EMR Notebooks - Amazon EMR

EMR Notebooks

You can use Amazon EMR Notebooks along with Amazon EMR clusters running Apache Spark to create and open Jupyter Notebook and JupyterLab interfaces within the Amazon EMR console. An EMR notebook is a "serverless" notebook that you can use to run queries and code. Unlike a traditional notebook, the contents of an EMR notebook itself—the equations, queries, models, code, and narrative text within notebook cells—run in a client. The commands are executed using a kernel on the EMR cluster. Notebook contents are also saved to Amazon S3 separately from cluster data for durability and flexible re-use.

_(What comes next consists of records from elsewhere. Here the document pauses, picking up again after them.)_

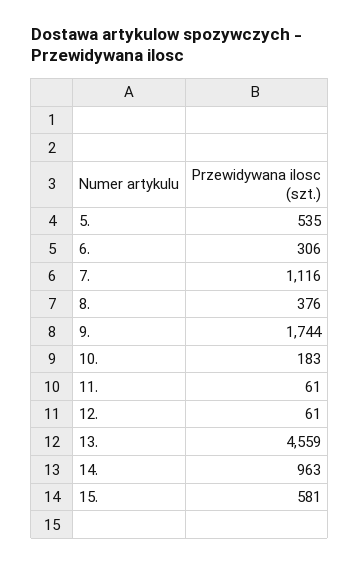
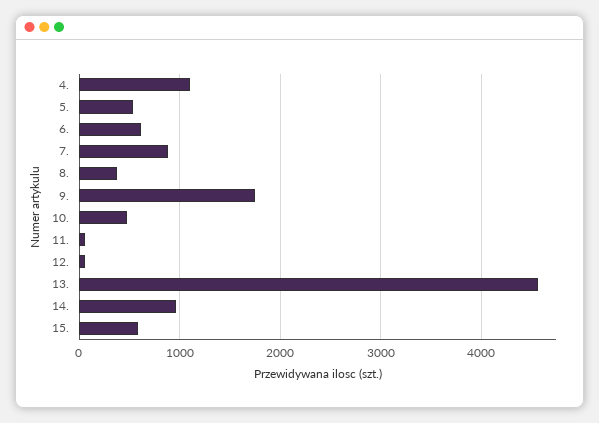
  {
    "5.": 535,
-   "6.": 306,
+   "6.": 600,
-   "7.": 1116,
+   "7.": 900,
    "8.": 376,
    "9.": 1744,
-   "10.": 183,
+   "10.": 500,
    "11.": 61,
    "12.": 61,
    "13.": 4559,
    "14.": 963,
-   "15.": 581
+   "15.": 581,
+   "4.": 1100
  }

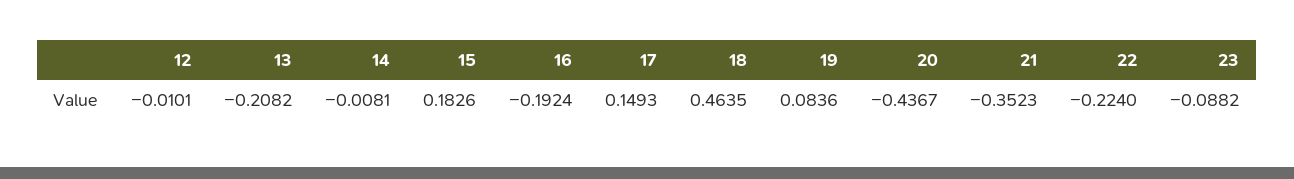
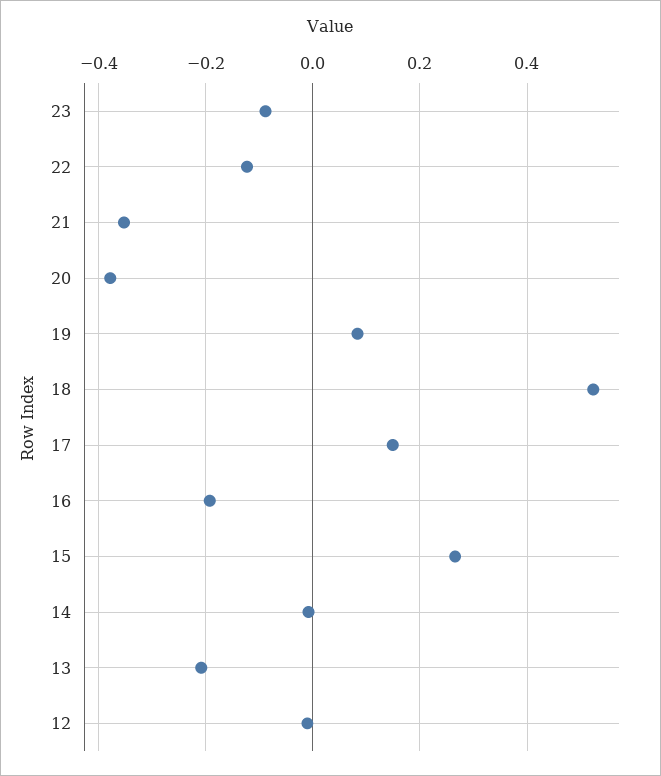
  {
    "12": -0.0101,
    "13": -0.2082,
    "14": -0.0081,
-   "15": 0.1826,
+   "15": 0.26,
    "16": -0.1924,
    "17": 0.1493,
-   "18": 0.4635,
+   "18": 0.52,
    "19": 0.0836,
-   "20": -0.4367,
+   "20": -0.38,
    "21": -0.3523,
-   "22": -0.224,
+   "22": -0.12,
    "23": -0.0882
  }

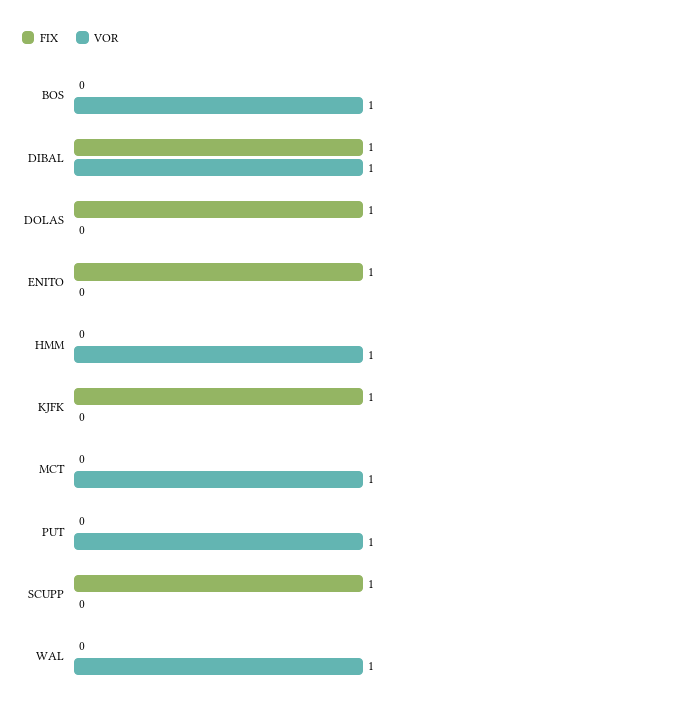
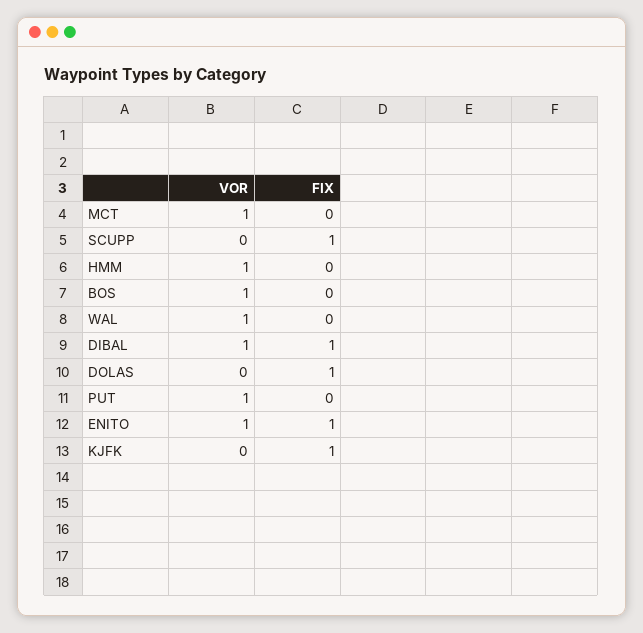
  {
    "FIX": {
      "BOS": 0,
      "DIBAL": 1,
      "DOLAS": 1,
      "ENITO": 1,
      "HMM": 0,
      "KJFK": 1,
      "MCT": 0,
      "PUT": 0,
      "SCUPP": 1,
      "WAL": 0
    },
    "VOR": {
      "BOS": 1,
      "DIBAL": 1,
      "DOLAS": 0,
-     "ENITO": 0,
+     "ENITO": 1,
      "HMM": 1,
      "KJFK": 0,
      "MCT": 1,
      "PUT": 1,
      "SCUPP": 0,
      "WAL": 1
    }
  }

You can start a cluster, attach an EMR notebook for analysis, and then terminate the cluster. You can also close a notebook attached to one running cluster and switch to another. Multiple users can attach notebooks to the same cluster simultaneously and share notebook files in Amazon S3 with each other. These features let you run clusters on-demand to save cost, and reduce the time spent re-configuring notebooks for different clusters and datasets.

You can also execute an EMR notebook programmatically using the EMR API, without the need to interact with EMR console ("headless execution"). You need to include a cell in the EMR notebook that has a parameters tag. That cell allows a script to pass new input values to the notebook. Parameterized notebooks can be re-used with different sets of input values. There's no need to make copies of the same notebook to edit and execute with new input values. EMR creates and saves the output notebook on S3 for each run of the parameterized notebook. For EMR notebook API code samples, see Sample commands to execute EMR Notebooks programmatically.

Important

EMR Notebooks is supported with clusters created using Amazon EMR 5.18.0 and later. We strongly recommend that you use EMR Notebooks with clusters created using the latest version of Amazon EMR–particularly Amazon EMR release versions 5.30.0, 5.32.0 and later, or 6.2.0 and later. With these versions, a change was made so that Jupyter kernels run on the attached cluster, rather than on a Jupyter instance. This change helps improve performance and enhances your ability to customize kernels and libraries. For more information, see Differences in capabilities by cluster release version.

Applicable charges for Amazon S3 storage and for Amazon EMR clusters apply.